▸ Exercise aim: The records below must be returned in full and unaltered.

(Records from a dataset)
◇ ◇ ◇ ◇
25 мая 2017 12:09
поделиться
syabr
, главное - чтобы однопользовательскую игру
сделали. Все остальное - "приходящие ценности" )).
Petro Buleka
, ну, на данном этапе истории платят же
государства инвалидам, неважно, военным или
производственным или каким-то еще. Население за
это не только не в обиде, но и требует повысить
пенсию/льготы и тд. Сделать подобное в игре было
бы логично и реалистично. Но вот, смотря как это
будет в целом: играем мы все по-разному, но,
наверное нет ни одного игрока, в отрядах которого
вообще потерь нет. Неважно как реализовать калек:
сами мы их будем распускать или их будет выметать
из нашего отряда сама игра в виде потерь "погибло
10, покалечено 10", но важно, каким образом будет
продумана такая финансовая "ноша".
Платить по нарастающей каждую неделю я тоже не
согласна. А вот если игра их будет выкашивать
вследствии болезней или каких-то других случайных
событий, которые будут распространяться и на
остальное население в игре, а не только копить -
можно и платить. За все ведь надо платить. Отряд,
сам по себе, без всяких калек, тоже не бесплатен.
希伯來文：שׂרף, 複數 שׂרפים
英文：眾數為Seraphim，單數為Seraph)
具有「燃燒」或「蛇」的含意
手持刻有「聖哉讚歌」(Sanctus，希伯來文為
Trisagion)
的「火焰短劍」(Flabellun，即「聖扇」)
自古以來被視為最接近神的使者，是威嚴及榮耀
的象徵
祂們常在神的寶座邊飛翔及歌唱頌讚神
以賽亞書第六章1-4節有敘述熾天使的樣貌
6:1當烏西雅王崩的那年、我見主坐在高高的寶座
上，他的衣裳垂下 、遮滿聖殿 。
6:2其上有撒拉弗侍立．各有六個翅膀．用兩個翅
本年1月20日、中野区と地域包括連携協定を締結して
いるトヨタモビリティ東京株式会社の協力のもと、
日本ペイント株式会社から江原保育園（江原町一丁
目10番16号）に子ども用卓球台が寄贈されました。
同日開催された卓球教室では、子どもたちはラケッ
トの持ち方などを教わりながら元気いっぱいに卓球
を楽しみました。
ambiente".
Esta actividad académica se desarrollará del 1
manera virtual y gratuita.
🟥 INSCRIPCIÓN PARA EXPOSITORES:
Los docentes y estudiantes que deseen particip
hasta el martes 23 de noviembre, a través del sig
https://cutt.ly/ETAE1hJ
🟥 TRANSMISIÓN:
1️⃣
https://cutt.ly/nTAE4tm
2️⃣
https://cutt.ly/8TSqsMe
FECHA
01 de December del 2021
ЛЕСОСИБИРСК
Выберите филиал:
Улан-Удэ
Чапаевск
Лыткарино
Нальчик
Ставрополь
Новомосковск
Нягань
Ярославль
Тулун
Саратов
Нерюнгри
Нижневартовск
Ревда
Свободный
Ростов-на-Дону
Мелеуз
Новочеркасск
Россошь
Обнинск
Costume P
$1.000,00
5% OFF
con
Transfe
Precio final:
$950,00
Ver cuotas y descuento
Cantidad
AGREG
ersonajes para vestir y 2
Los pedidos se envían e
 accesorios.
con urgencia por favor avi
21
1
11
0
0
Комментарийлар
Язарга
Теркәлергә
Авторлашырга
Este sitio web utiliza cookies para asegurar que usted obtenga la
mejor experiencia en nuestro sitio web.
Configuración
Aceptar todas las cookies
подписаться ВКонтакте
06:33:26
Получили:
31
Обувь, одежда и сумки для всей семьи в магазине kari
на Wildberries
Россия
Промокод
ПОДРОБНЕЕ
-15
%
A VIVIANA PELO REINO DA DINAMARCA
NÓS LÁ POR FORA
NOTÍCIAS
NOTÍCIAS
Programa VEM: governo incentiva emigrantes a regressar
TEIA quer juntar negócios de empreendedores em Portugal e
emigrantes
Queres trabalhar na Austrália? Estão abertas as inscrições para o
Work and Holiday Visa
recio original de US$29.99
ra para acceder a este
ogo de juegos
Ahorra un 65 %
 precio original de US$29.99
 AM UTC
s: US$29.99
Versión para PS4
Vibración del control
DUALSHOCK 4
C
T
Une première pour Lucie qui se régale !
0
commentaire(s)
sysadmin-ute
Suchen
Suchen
◇ ◇ ◇ ◇
▸ Response area:
25 мая 2017 12:09
поделиться
syabr
, главное - чтобы однопользовательскую игру
сделали. Все остальное - "приходящие ценности" )).
Petro Buleka
, ну, на данном этапе истории платят же
государства инвалидам, неважно, военным или
производственным или каким-то еще. Население за
это не только не в обиде, но и требует повысить
пенсию/льготы и тд. Сделать подобное в игре было
бы логично и реалистично. Но вот, смотря как это
будет в целом: играем мы все по-разному, но,
наверное нет ни одного игрока, в отрядах которого
вообще потерь нет. Неважно как реализовать калек:
сами мы их будем распускать или их будет выметать
из нашего отряда сама игра в виде потерь "погибло
10, покалечено 10", но важно, каким образом будет
продумана такая финансовая "ноша".
Платить по нарастающей каждую неделю я тоже не
согласна. А вот если игра их будет выкашивать
вследствии болезней или каких-то других случайных
событий, которые будут распространяться и на
остальное население в игре, а не только копить -
можно и платить. За все ведь надо платить. Отряд,
сам по себе, без всяких калек, тоже не бесплатен.
希伯來文：שׂרף, 複數 שׂרפים
英文：眾數為Seraphim，單數為Seraph)
具有「燃燒」或「蛇」的含意
手持刻有「聖哉讚歌」(Sanctus，希伯來文為
Trisagion)
的「火焰短劍」(Flabellun，即「聖扇」)
自古以來被視為最接近神的使者，是威嚴及榮耀
的象徵
祂們常在神的寶座邊飛翔及歌唱頌讚神
以賽亞書第六章1-4節有敘述熾天使的樣貌
6:1當烏西雅王崩的那年、我見主坐在高高的寶座
上，他的衣裳垂下 、遮滿聖殿 。
6:2其上有撒拉弗侍立．各有六個翅膀．用兩個翅
本年1月20日、中野区と地域包括連携協定を締結して
いるトヨタモビリティ東京株式会社の協力のもと、
日本ペイント株式会社から江原保育園（江原町一丁
目10番16号）に子ども用卓球台が寄贈されました。
同日開催された卓球教室では、子どもたちはラケッ
トの持ち方などを教わりながら元気いっぱいに卓球
を楽しみました。
ambiente".
Esta actividad académica se desarrollará del 1
manera virtual y gratuita.
🟥 INSCRIPCIÓN PARA EXPOSITORES:
Los docentes y estudiantes que deseen particip
hasta el martes 23 de noviembre, a través del sig
https://cutt.ly/ETAE1hJ
🟥 TRANSMISIÓN:
1️⃣
https://cutt.ly/nTAE4tm
2️⃣
https://cutt.ly/8TSqsMe
FECHA
01 de December del 2021
ЛЕСОСИБИРСК
Выберите филиал:
Улан-Удэ
Чапаевск
Лыткарино
Нальчик
Ставрополь
Новомосковск
Нягань
Ярославль
Тулун
Саратов
Нерюнгри
Нижневартовск
Ревда
Свободный
Ростов-на-Дону
Мелеуз
Новочеркасск
Россошь
Обнинск
Costume P
$1.000,00
5% OFF
con
Transfe
Precio final:
$950,00
Ver cuotas y descuento
Cantidad
AGREG
ersonajes para vestir y 2
Los pedidos se envían e
 accesorios.
con urgencia por favor avi
21
1
11
0
0
Комментарийлар
Язарга
Теркәлергә
Авторлашырга
Este sitio web utiliza cookies para asegurar que usted obtenga la
mejor experiencia en nuestro sitio web.
Configuración
Aceptar todas las cookies
подписаться ВКонтакте
06:33:26
Получили:
31
Обувь, одежда и сумки для всей семьи в магазине kari
на Wildberries
Россия
Промокод
ПОДРОБНЕЕ
-15
%
A VIVIANA PELO REINO DA DINAMARCA
NÓS LÁ POR FORA
NOTÍCIAS
NOTÍCIAS
Programa VEM: governo incentiva emigrantes a regressar
TEIA quer juntar negócios de empreendedores em Portugal e
emigrantes
Queres trabalhar na Austrália? Estão abertas as inscrições para o
Work and Holiday Visa
recio original de US$29.99
ra para acceder a este
ogo de juegos
Ahorra un 65 %
 precio original de US$29.99
 AM UTC
s: US$29.99
Versión para PS4
Vibración del control
DUALSHOCK 4
C
T
Une première pour Lucie qui se régale !
0
commentaire(s)
sysadmin-ute
Suchen
Suchen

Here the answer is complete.